The research program continues to grow exponentially. The center is committed to understanding the basic biological processes that happen in the brain in the earliest stages of Alzheimer’s disease and discovering what factors make the brains of some individuals more susceptible to Alzheimer’s disease. The hope is to discover the genes that put people at risk and identify ways to better diagnose, treat and follow patients through the disease process. In recognition of this goal and the groundbreaking work being conducted by Dr. Davies, Mildred and Frank Feinberg decided to underwrite a project to uncover the genetic basis of Alzheimer’s disease in 2011. Established in loving memory of Mrs. Feinberg’s mother, Esther Corman, who succumbed to Alzheimer’s disease, the Feinberg Initiative will advance the understanding and treatment of Alzheimer's disease.

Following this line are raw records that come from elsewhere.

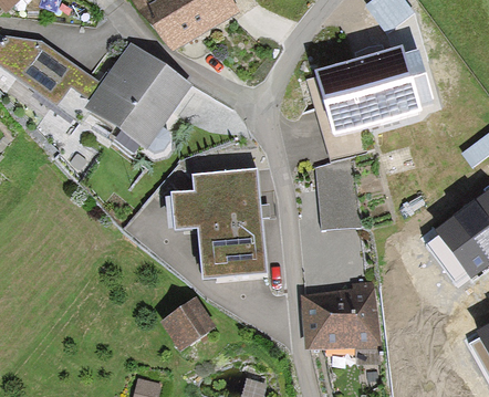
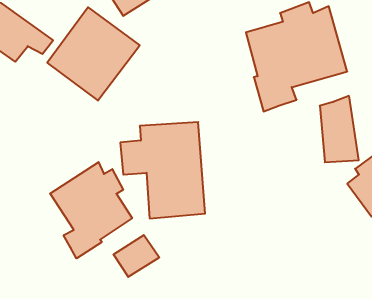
building: [316,155,361,230] -> [320,96,359,162]
building: none -> [50,162,132,258]
building: [304,282,381,352] -> none

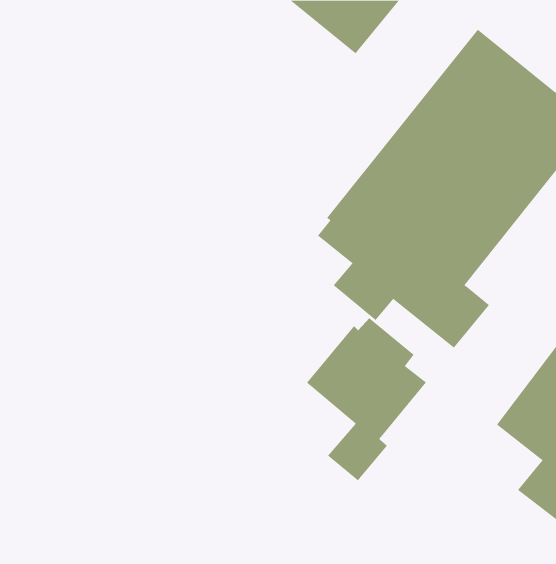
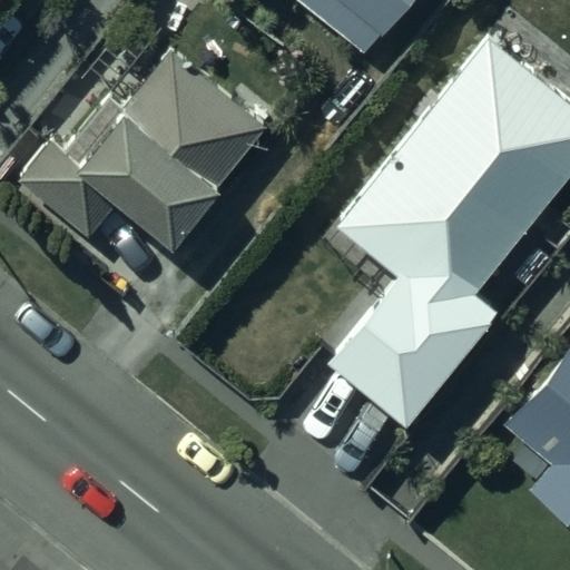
building: none -> [80,55,267,245]

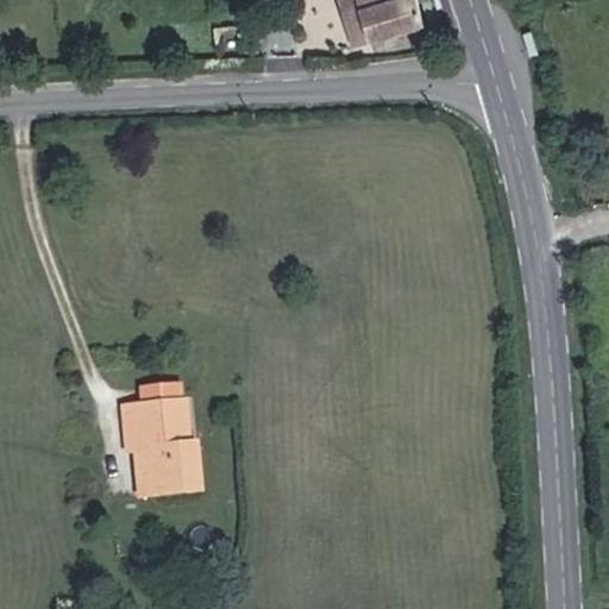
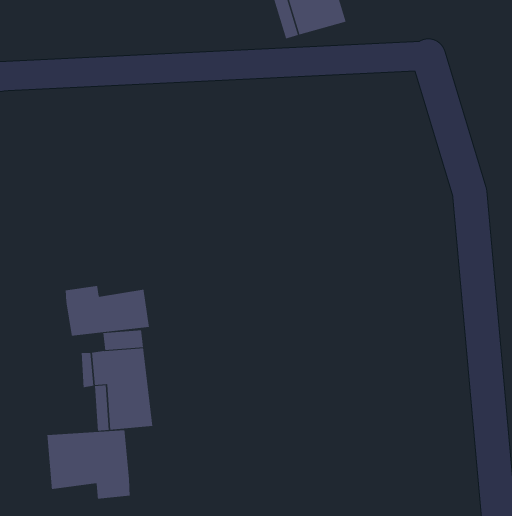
building: none -> [65,285,149,337]
building: none -> [47,429,130,500]

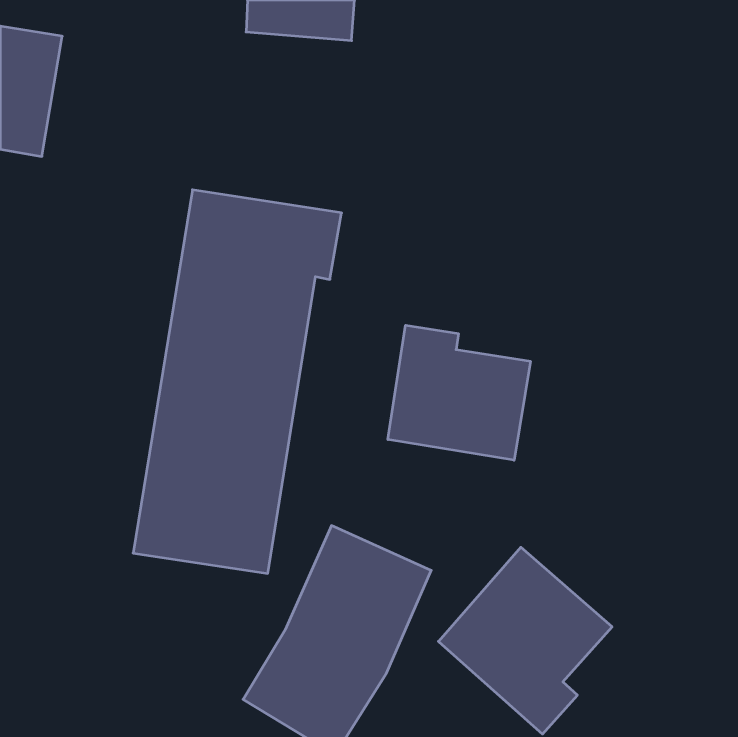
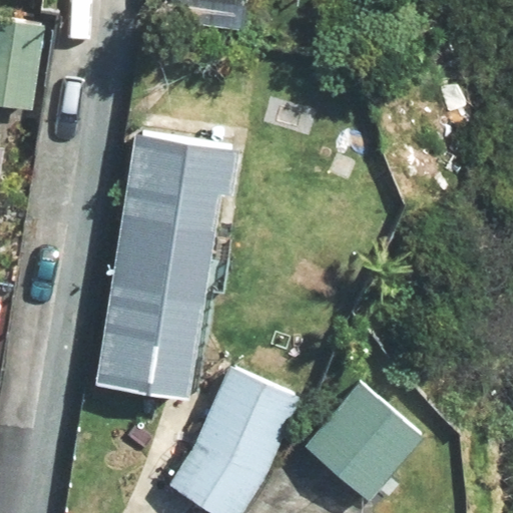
building: [388,325,530,460] -> none

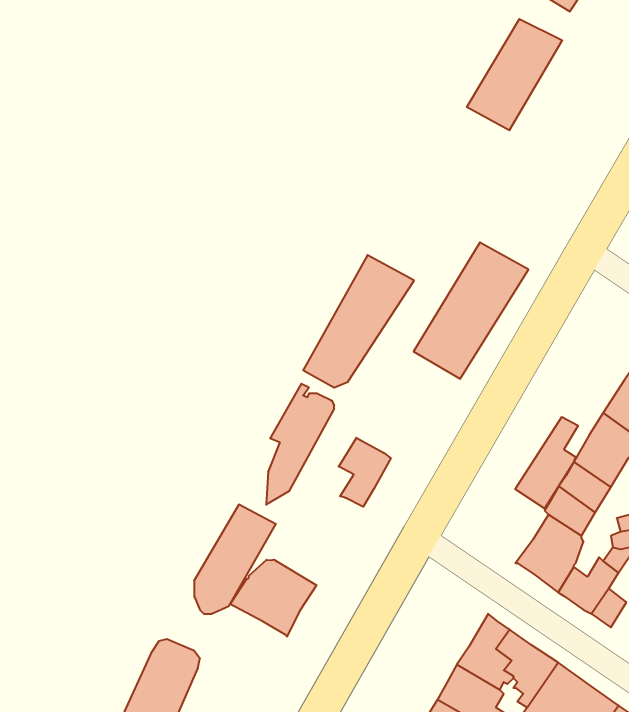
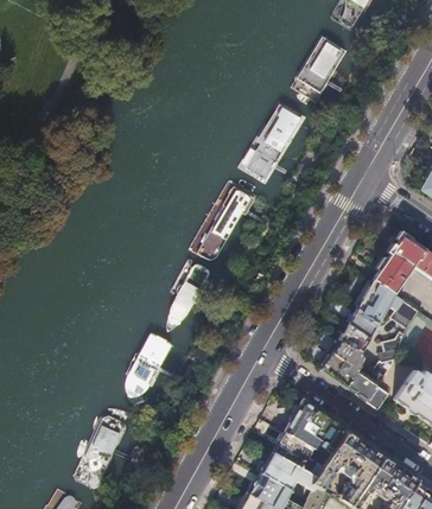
building: [414,242,528,379] -> [239,103,309,186]
building: [515,417,578,509] -> none
building: [339,438,391,507] -> none
building: [230,560,316,637] -> none

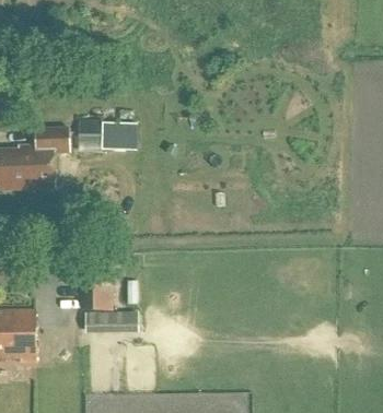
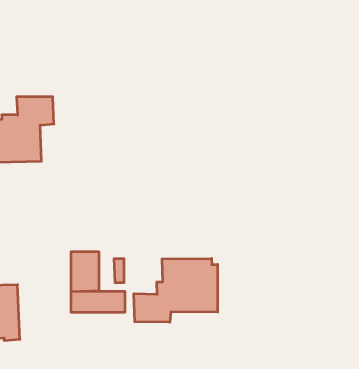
building: [78,122,137,155] -> none
building: none -> [134,258,218,322]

The Feinberg Initiative is an international program with the goal of providing a complete description of the genetic risk factors for Alzheimer’s disease. This four-year project will attempt to sequence the genomes of 1,000 patients with Alzheimer’s, which would then be compared to the genomes of a control group without the disease. Dr. Davies explained that the initiative presents a “very challenging undertaking to sequence the genome of a 1,000 people, but we’ve made a tremendous start in this amazing project.” Very little is currently known about the genetic susceptibility to Alzheimer’s disease. This undertaking will help to assess an individual’s lifetime risk of developing the disease and allow scientists to develop effective strategies for early detection and targeted treatment. All data resulting from this project will be made freely available to the scientific community, allowing investigators to collaborate worldwide.
With the goal set on developing a truly effective treatment to prevent the onset of Alzheimer’s, philanthropic support makes it possible for scientists at the Litwin-Zucker Center to have the necessary resources to perform tests and make discoveries. Dr. Davies explains that the field as a whole right now is incredibly exciting and he is optimistic that “something is going to break soon.” The advances and knowledge, particularly over the past five years, have yielded promising results in the effort to develop a drug that will lengthen the time of protection, thereby stopping the progression of Alzheimer’s. Dr. Davies affirms, “No one group will solve Alzheimer’s, but through the long-term support of donors, we can continue to be a major contributor to the understanding of this disease and develop new therapies to treat patients.”